**Exercise input**
=== Begin Enclosure ===

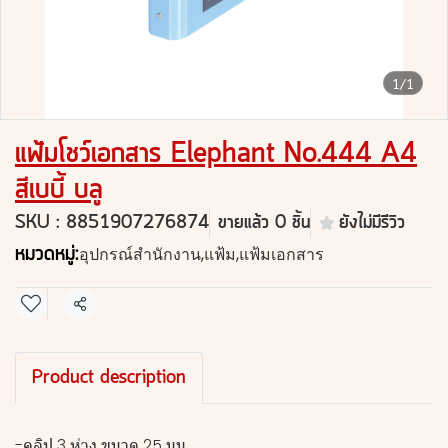
1/1
แฟ้มโชว์เอกสาร Elephant No.444 A4
สีเบบี้ บลู
SKU : 8851907276874
ขายแล้ว 0 ชิ้น
ยังไม่มีรีวิว
หมวดหมู่:
อุปกรณ์สำนักงาน
,
แฟ้ม
,
แฟ้มเอกสาร
แชร์
Product description
-คลิป 3 ห่วง ขนาด 25 มม.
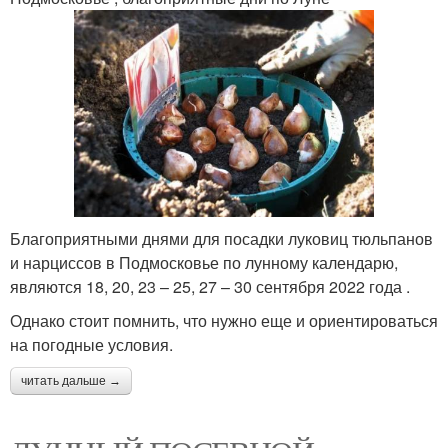
Благоприятными днями для посадки луковиц тюльпанов
и нарциссов в Подмосковье по лунному календарю,
являются 18, 20, 23 – 25, 27 – 30 сентября 2022 года .
Однако стоит помнить, что нужно еще и ориентироваться
на погодные условия.
читать дальше →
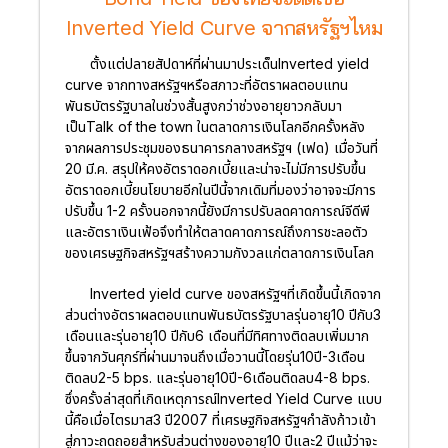
Inverted Yield Curve จากสหรัฐฯไหม
ตั้งแต่ปลายสัปดาห์ที่ผ่านมาประเด็นInverted yield
curve จากทางสหรัฐฯหรือสภาวะที่อัตราผลตอบแทน
พันธบัตรรัฐบาลในช่วงสั้นสูงกว่าช่วงอายุยาวกลับมา
เป็นTalk of the town ในตลาดการเงินโลกอีกครั้งหลัง
จากผลการประชุมของธนาคารกลางสหรัฐฯ (เฟด) เมื่อวันที่
20 มี.ค. สรุปให้คงอัตราดอกเบี้ยและน่าจะไม่มีการปรับขึ้น
อัตราดอกเบี้ยนโยบายอีกในปีนี้จากเดิมที่มองว่าอาจจะมีการ
ปรับขึ้น 1-2 ครั้งนอกจากนี้ยังมีการปรับลดคาดการณ์จีดีพี
และอัตราเงินเฟ้อจึงทำให้ตลาดคาดการณ์ถึงการชะลอตัว
ของเศรษฐกิจสหรัฐฯสร้างความกังวลแก่ตลาดการเงินโลก
Inverted yield curve ของสหรัฐฯที่เกิดขึ้นนี้เกิดจาก
ส่วนต่างอัตราผลตอบแทนพันธบัตรรัฐบาลรุ่นอายุ10 ปีกับ3
เดือนและรุ่นอายุ10 ปีกับ6 เดือนที่มีทิศทางติดลบเพิ่มมาก
ขึ้นจากวันศุกร์ที่ผ่านมาจนถึงเมื่อวานนี้โดยรุ่น10ปี-3เดือน
ติดลบ2-5 bps. และรุ่นอายุ10ปี-6เดือนติดลบ4-8 bps.
ซึ่งครั้งล่าสุดที่เกิดเหตุการณ์Inverted Yield Curve แบบ
นี้คือเมื่อไตรมาส3 ปี2007 ที่เศรษฐกิจสหรัฐฯกำลังก้าวเข้า
สู่ภาวะถดถอยสำหรับส่วนต่างของอายุ10 ปีและ2 ปีแม้ว่าจะ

=== End Enclosure ===

**Task**
Please copy out all of the data above with "Product description" switched to "Product details" and everything else unchanged. Leave the pictures out.

**Expected answer**
1/1
แฟ้มโชว์เอกสาร Elephant No.444 A4
สีเบบี้ บลู
SKU : 8851907276874
ขายแล้ว 0 ชิ้น
ยังไม่มีรีวิว
หมวดหมู่:
อุปกรณ์สำนักงาน
,
แฟ้ม
,
แฟ้มเอกสาร
แชร์
Product details
-คลิป 3 ห่วง ขนาด 25 มม.
Благоприятными днями для посадки луковиц тюльпанов
и нарциссов в Подмосковье по лунному календарю,
являются 18, 20, 23 – 25, 27 – 30 сентября 2022 года .
Однако стоит помнить, что нужно еще и ориентироваться
на погодные условия.
читать дальше →
Inverted Yield Curve จากสหรัฐฯไหม
ตั้งแต่ปลายสัปดาห์ที่ผ่านมาประเด็นInverted yield
curve จากทางสหรัฐฯหรือสภาวะที่อัตราผลตอบแทน
พันธบัตรรัฐบาลในช่วงสั้นสูงกว่าช่วงอายุยาวกลับมา
เป็นTalk of the town ในตลาดการเงินโลกอีกครั้งหลัง
จากผลการประชุมของธนาคารกลางสหรัฐฯ (เฟด) เมื่อวันที่
20 มี.ค. สรุปให้คงอัตราดอกเบี้ยและน่าจะไม่มีการปรับขึ้น
อัตราดอกเบี้ยนโยบายอีกในปีนี้จากเดิมที่มองว่าอาจจะมีการ
ปรับขึ้น 1-2 ครั้งนอกจากนี้ยังมีการปรับลดคาดการณ์จีดีพี
และอัตราเงินเฟ้อจึงทำให้ตลาดคาดการณ์ถึงการชะลอตัว
ของเศรษฐกิจสหรัฐฯสร้างความกังวลแก่ตลาดการเงินโลก
Inverted yield curve ของสหรัฐฯที่เกิดขึ้นนี้เกิดจาก
ส่วนต่างอัตราผลตอบแทนพันธบัตรรัฐบาลรุ่นอายุ10 ปีกับ3
เดือนและรุ่นอายุ10 ปีกับ6 เดือนที่มีทิศทางติดลบเพิ่มมาก
ขึ้นจากวันศุกร์ที่ผ่านมาจนถึงเมื่อวานนี้โดยรุ่น10ปี-3เดือน
ติดลบ2-5 bps. และรุ่นอายุ10ปี-6เดือนติดลบ4-8 bps.
ซึ่งครั้งล่าสุดที่เกิดเหตุการณ์Inverted Yield Curve แบบ
นี้คือเมื่อไตรมาส3 ปี2007 ที่เศรษฐกิจสหรัฐฯกำลังก้าวเข้า
สู่ภาวะถดถอยสำหรับส่วนต่างของอายุ10 ปีและ2 ปีแม้ว่าจะ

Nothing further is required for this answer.